Exercise prompt. Write the data out in full and word for word. Do not include images.

Supplied entries.
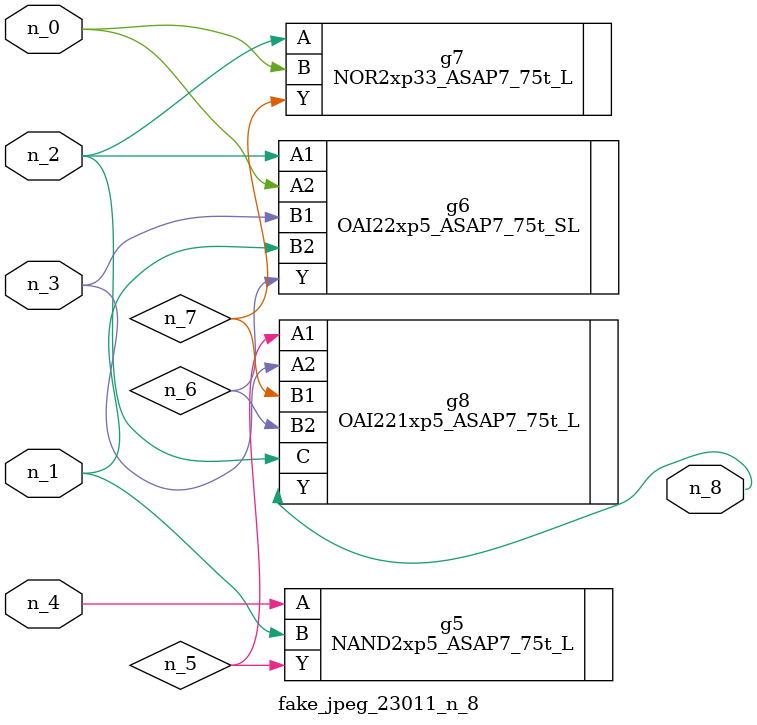
<source format=v>
module fake_jpeg_23011_n_8 (n_3, n_2, n_1, n_0, n_4, n_8);

input n_3;
input n_2;
input n_1;
input n_0;
input n_4;

output n_8;

wire n_6;
wire n_5;
wire n_7;

NAND2xp5_ASAP7_75t_L g5 ( 
.A(n_4),
.B(n_1),
.Y(n_5)
);

OAI22xp5_ASAP7_75t_SL g6 ( 
.A1(n_2),
.A2(n_0),
.B1(n_3),
.B2(n_1),
.Y(n_6)
);

NOR2xp33_ASAP7_75t_L g7 ( 
.A(n_2),
.B(n_0),
.Y(n_7)
);

OAI221xp5_ASAP7_75t_L g8 ( 
.A1(n_5),
.A2(n_3),
.B1(n_7),
.B2(n_6),
.C(n_2),
.Y(n_8)
);


endmodule
</source>
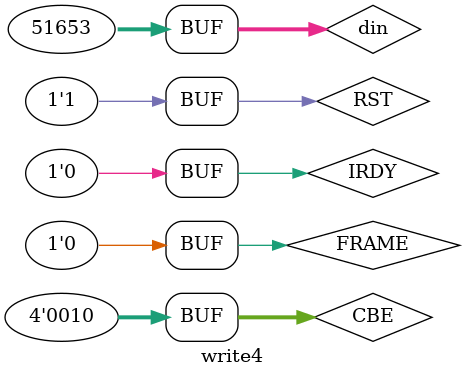
<source format=v>
`timescale 1ns / 1ps


module write4;

	//inout
	wire [31:0] AD;
	assign AD = (IRDY == 1 || cbuffer != 4'b0010 ) ? din:32'bz;


	// Inputs
	reg [3:0] CBE;
	reg FRAME;
	wire TRDY;
	reg IRDY;
	wire DEVSEL;
	reg RST;
	wire CLK;
	reg [31:0] din;	//for write in AD
	
	//SAVE THE COMMAND
	reg [3:0] cbuffer;
	always@(negedge IRDY)
		begin
			cbuffer = CBE;
		end	
		

	// Instantiate the Unit Under Test (UUT)
	PCI_Slave uut (
		.AD(AD),
		.CBE(CBE), 
		.FRAME(FRAME),
		.TRDY(TRDY), 
		.IRDY(IRDY),
		.DEVSEL(DEVSEL),
		.CLK(CLK), 
		.RST(RST)
		/*
		.test(test),
		.i(i)
		*/
	);

	initial begin
		//WRITE
		RST = 1;
		#50
		RST = 0;
		#50
		RST = 1;
		CBE = 0;
		FRAME = 1;
		IRDY = 1'b1;
		din = 51656;
		#100
		CBE = 4'b0011;
		FRAME = 0;
		IRDY = 1'b1;
		din = 51655;
		#100
		IRDY = 1'b0;
		#100
		din = 32'b10011001100110011001100110011001;
		CBE = 4'b1101;
		#500
		FRAME = 1;
		//READ
		#150
		CBE = 4'b0010;
		FRAME = 0;
		IRDY = 1'b1;
		din = 51653;
		#100
		CBE = 4'b0010;
		FRAME = 0;
		IRDY = 1'b1;
		din = 51653;
		#100
		IRDY = 1'b0;
		#600
		FRAME = 0;

	end
	
	

endmodule


</source>
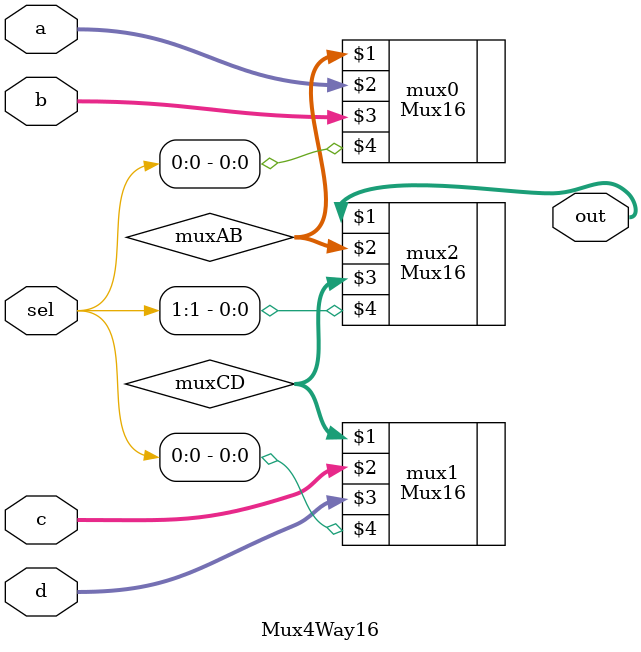
<source format=v>
/* módulo Mux4Way16 */

`ifndef _Mux4Way16_
`define _Mux4Way16_

`include "Mux16.v"

module Mux4Way16(out, a, b, c, d, sel);
    input[15:0] a,b,c, d;
    input [1:0] sel;
    output [15:0] out;
    wire [15:0] muxAB, muxCD;

    Mux16 mux0(muxAB, a, b, sel[0]);
    Mux16 mux1(muxCD, c, d, sel[0]);
    Mux16 mux2(out, muxAB, muxCD, sel[1]);

    // Descrição de conexões internas do módulo

endmodule

`endif

</source>
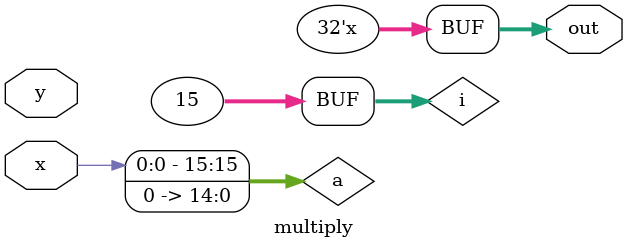
<source format=v>
module multiply(out,x,y);

output [31:0]out;
input [15:0]x,y;
reg [31:0]out = 0;
reg [15:0]a;
integer i;

always@(x,y)
begin
  a=x;
 for(i=0;i<15;i=i+1)
  begin
   if(y[i])
     begin
     out=out+a; 
     end
     a=a<<1;
  end
end
endmodule

</source>
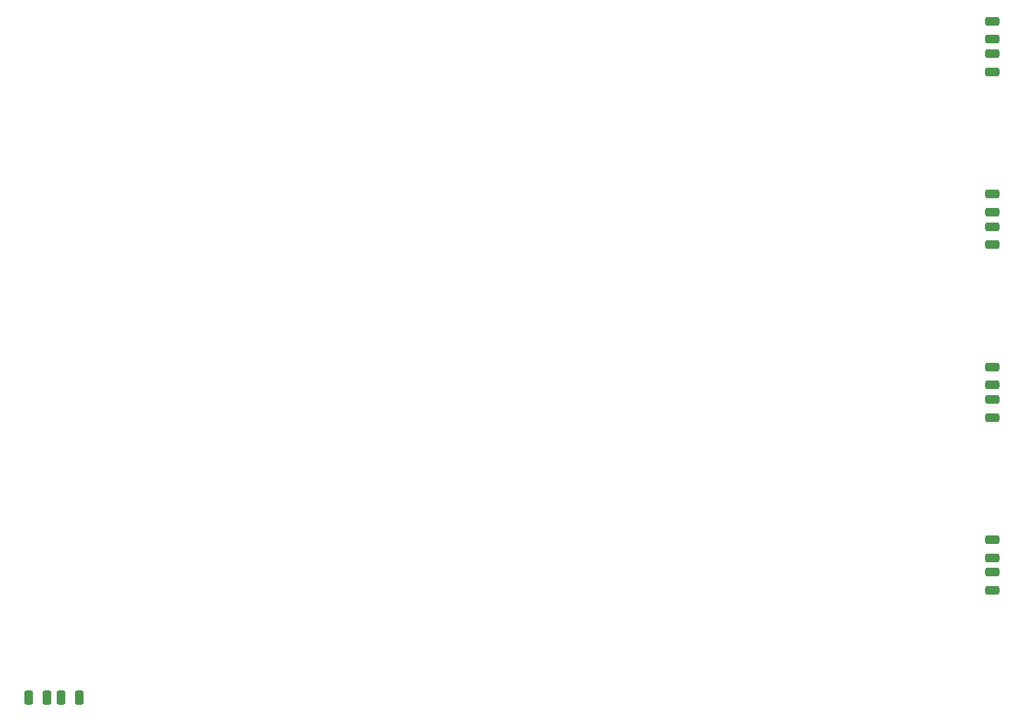
<source format=gbr>
%TF.GenerationSoftware,KiCad,Pcbnew,9.0.4*%
%TF.CreationDate,2025-09-17T14:06:31+05:30*%
%TF.ProjectId,Robot_power_board,526f626f-745f-4706-9f77-65725f626f61,rev?*%
%TF.SameCoordinates,Original*%
%TF.FileFunction,Paste,Top*%
%TF.FilePolarity,Positive*%
%FSLAX46Y46*%
G04 Gerber Fmt 4.6, Leading zero omitted, Abs format (unit mm)*
G04 Created by KiCad (PCBNEW 9.0.4) date 2025-09-17 14:06:31*
%MOMM*%
%LPD*%
G01*
G04 APERTURE LIST*
G04 Aperture macros list*
%AMRoundRect*
0 Rectangle with rounded corners*
0 $1 Rounding radius*
0 $2 $3 $4 $5 $6 $7 $8 $9 X,Y pos of 4 corners*
0 Add a 4 corners polygon primitive as box body*
4,1,4,$2,$3,$4,$5,$6,$7,$8,$9,$2,$3,0*
0 Add four circle primitives for the rounded corners*
1,1,$1+$1,$2,$3*
1,1,$1+$1,$4,$5*
1,1,$1+$1,$6,$7*
1,1,$1+$1,$8,$9*
0 Add four rect primitives between the rounded corners*
20,1,$1+$1,$2,$3,$4,$5,0*
20,1,$1+$1,$4,$5,$6,$7,0*
20,1,$1+$1,$6,$7,$8,$9,0*
20,1,$1+$1,$8,$9,$2,$3,0*%
G04 Aperture macros list end*
%ADD10RoundRect,0.300000X-0.300000X0.700000X-0.300000X-0.700000X0.300000X-0.700000X0.300000X0.700000X0*%
%ADD11RoundRect,0.300000X-0.700000X-0.300000X0.700000X-0.300000X0.700000X0.300000X-0.700000X0.300000X0*%
G04 APERTURE END LIST*
D10*
%TO.C,J10*%
X89250000Y-143400000D03*
X86750000Y-143400000D03*
X84750000Y-143400000D03*
X82250000Y-143400000D03*
%TD*%
D11*
%TO.C,J11*%
X216025000Y-49500000D03*
X216025000Y-52000000D03*
X216025000Y-54000000D03*
X216025000Y-56500000D03*
%TD*%
%TO.C,J14*%
X216025000Y-121500000D03*
X216025000Y-124000000D03*
X216025000Y-126000000D03*
X216025000Y-128500000D03*
%TD*%
%TO.C,J13*%
X216025000Y-97500000D03*
X216025000Y-100000000D03*
X216025000Y-102000000D03*
X216025000Y-104500000D03*
%TD*%
%TO.C,J12*%
X216025000Y-73500000D03*
X216025000Y-76000000D03*
X216025000Y-78000000D03*
X216025000Y-80500000D03*
%TD*%
M02*

</source>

Response area.
<source format=v>
module fake_jpeg_23011_n_8 (n_3, n_2, n_1, n_0, n_4, n_8);

input n_3;
input n_2;
input n_1;
input n_0;
input n_4;

output n_8;

wire n_6;
wire n_5;
wire n_7;

NAND2xp5_ASAP7_75t_L g5 ( 
.A(n_4),
.B(n_1),
.Y(n_5)
);

OAI22xp5_ASAP7_75t_SL g6 ( 
.A1(n_2),
.A2(n_0),
.B1(n_3),
.B2(n_1),
.Y(n_6)
);

NOR2xp33_ASAP7_75t_L g7 ( 
.A(n_2),
.B(n_0),
.Y(n_7)
);

OAI221xp5_ASAP7_75t_L g8 ( 
.A1(n_5),
.A2(n_3),
.B1(n_7),
.B2(n_6),
.C(n_2),
.Y(n_8)
);


endmodule
</source>
<source format=v>
`timescale 1ns / 1ps


module write4;

	//inout
	wire [31:0] AD;
	assign AD = (IRDY == 1 || cbuffer != 4'b0010 ) ? din:32'bz;


	// Inputs
	reg [3:0] CBE;
	reg FRAME;
	wire TRDY;
	reg IRDY;
	wire DEVSEL;
	reg RST;
	wire CLK;
	reg [31:0] din;	//for write in AD
	
	//SAVE THE COMMAND
	reg [3:0] cbuffer;
	always@(negedge IRDY)
		begin
			cbuffer = CBE;
		end	
		

	// Instantiate the Unit Under Test (UUT)
	PCI_Slave uut (
		.AD(AD),
		.CBE(CBE), 
		.FRAME(FRAME),
		.TRDY(TRDY), 
		.IRDY(IRDY),
		.DEVSEL(DEVSEL),
		.CLK(CLK), 
		.RST(RST)
		/*
		.test(test),
		.i(i)
		*/
	);

	initial begin
		//WRITE
		RST = 1;
		#50
		RST = 0;
		#50
		RST = 1;
		CBE = 0;
		FRAME = 1;
		IRDY = 1'b1;
		din = 51656;
		#100
		CBE = 4'b0011;
		FRAME = 0;
		IRDY = 1'b1;
		din = 51655;
		#100
		IRDY = 1'b0;
		#100
		din = 32'b10011001100110011001100110011001;
		CBE = 4'b1101;
		#500
		FRAME = 1;
		//READ
		#150
		CBE = 4'b0010;
		FRAME = 0;
		IRDY = 1'b1;
		din = 51653;
		#100
		CBE = 4'b0010;
		FRAME = 0;
		IRDY = 1'b1;
		din = 51653;
		#100
		IRDY = 1'b0;
		#600
		FRAME = 0;

	end
	
	

endmodule


</source>
<source format=v>
/* módulo Mux4Way16 */

`ifndef _Mux4Way16_
`define _Mux4Way16_

`include "Mux16.v"

module Mux4Way16(out, a, b, c, d, sel);
    input[15:0] a,b,c, d;
    input [1:0] sel;
    output [15:0] out;
    wire [15:0] muxAB, muxCD;

    Mux16 mux0(muxAB, a, b, sel[0]);
    Mux16 mux1(muxCD, c, d, sel[0]);
    Mux16 mux2(out, muxAB, muxCD, sel[1]);

    // Descrição de conexões internas do módulo

endmodule

`endif

</source>
<source format=v>
module multiply(out,x,y);

output [31:0]out;
input [15:0]x,y;
reg [31:0]out = 0;
reg [15:0]a;
integer i;

always@(x,y)
begin
  a=x;
 for(i=0;i<15;i=i+1)
  begin
   if(y[i])
     begin
     out=out+a; 
     end
     a=a<<1;
  end
end
endmodule

</source>
<source format=gbr>
%TF.GenerationSoftware,KiCad,Pcbnew,9.0.4*%
%TF.CreationDate,2025-09-17T14:06:31+05:30*%
%TF.ProjectId,Robot_power_board,526f626f-745f-4706-9f77-65725f626f61,rev?*%
%TF.SameCoordinates,Original*%
%TF.FileFunction,Paste,Top*%
%TF.FilePolarity,Positive*%
%FSLAX46Y46*%
G04 Gerber Fmt 4.6, Leading zero omitted, Abs format (unit mm)*
G04 Created by KiCad (PCBNEW 9.0.4) date 2025-09-17 14:06:31*
%MOMM*%
%LPD*%
G01*
G04 APERTURE LIST*
G04 Aperture macros list*
%AMRoundRect*
0 Rectangle with rounded corners*
0 $1 Rounding radius*
0 $2 $3 $4 $5 $6 $7 $8 $9 X,Y pos of 4 corners*
0 Add a 4 corners polygon primitive as box body*
4,1,4,$2,$3,$4,$5,$6,$7,$8,$9,$2,$3,0*
0 Add four circle primitives for the rounded corners*
1,1,$1+$1,$2,$3*
1,1,$1+$1,$4,$5*
1,1,$1+$1,$6,$7*
1,1,$1+$1,$8,$9*
0 Add four rect primitives between the rounded corners*
20,1,$1+$1,$2,$3,$4,$5,0*
20,1,$1+$1,$4,$5,$6,$7,0*
20,1,$1+$1,$6,$7,$8,$9,0*
20,1,$1+$1,$8,$9,$2,$3,0*%
G04 Aperture macros list end*
%ADD10RoundRect,0.300000X-0.300000X0.700000X-0.300000X-0.700000X0.300000X-0.700000X0.300000X0.700000X0*%
%ADD11RoundRect,0.300000X-0.700000X-0.300000X0.700000X-0.300000X0.700000X0.300000X-0.700000X0.300000X0*%
G04 APERTURE END LIST*
D10*
%TO.C,J10*%
X89250000Y-143400000D03*
X86750000Y-143400000D03*
X84750000Y-143400000D03*
X82250000Y-143400000D03*
%TD*%
D11*
%TO.C,J11*%
X216025000Y-49500000D03*
X216025000Y-52000000D03*
X216025000Y-54000000D03*
X216025000Y-56500000D03*
%TD*%
%TO.C,J14*%
X216025000Y-121500000D03*
X216025000Y-124000000D03*
X216025000Y-126000000D03*
X216025000Y-128500000D03*
%TD*%
%TO.C,J13*%
X216025000Y-97500000D03*
X216025000Y-100000000D03*
X216025000Y-102000000D03*
X216025000Y-104500000D03*
%TD*%
%TO.C,J12*%
X216025000Y-73500000D03*
X216025000Y-76000000D03*
X216025000Y-78000000D03*
X216025000Y-80500000D03*
%TD*%
M02*

</source>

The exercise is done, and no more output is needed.